R, SQL, Python, Scala, Java
T/F Databricks can be used for streaming and bratch processing.
True
What is Databricks used for?
Exploration and visualization of data
What are components of Databricks?
Cluster: compute resources
Workspace: “filing cabinet” for Databricks work
Notebooks: “folders” that contain cells
Cells: individual pieces of code
Libraries: packages that provide additional functionality
Tables: where structured data is stored
What are ways to recover from failed queries when streaming in Databricks?

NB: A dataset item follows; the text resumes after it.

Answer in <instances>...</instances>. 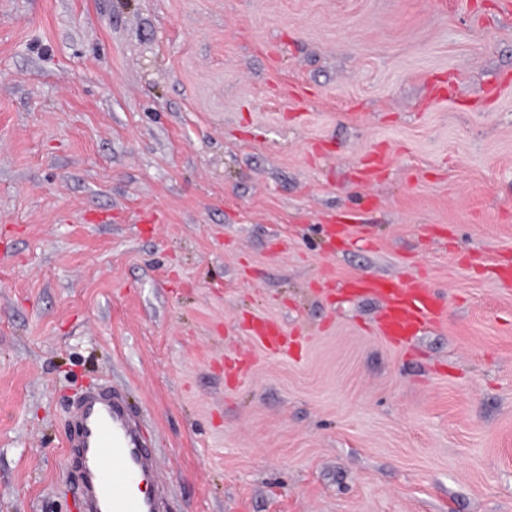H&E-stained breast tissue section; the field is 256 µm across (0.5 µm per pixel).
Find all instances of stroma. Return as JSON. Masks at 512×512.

- enable creating checkpoints
- configure jobs to restart on failure
- recover after changes
How do you optimize Databricks jobs using scheduler pools?
Group jobs into pools by weight.
By default, all queries run in a fair scheduler pool (first in first out). By grouping into pools by weight, you can allow more important jobs to go through first.
How do you optimize Databricks jobs using configuration settings?
use “compute-optimized” instances.
What are Watermark Policies in Databricks?
A way to set thresholds for late data coming in from input streams.
What are methods to optimize streaming in Databricks
- enable autoscaling
- optimize configuration settings
- group jobs into pools by weights
- recover from query failures
*** How are you charged for Cosmos DB?
Storage
Throughput
Which are appropriate questions for determining what solution should be used for ingesting and moving data?
- How cost sensitive is the project?
- What is the end result of the data?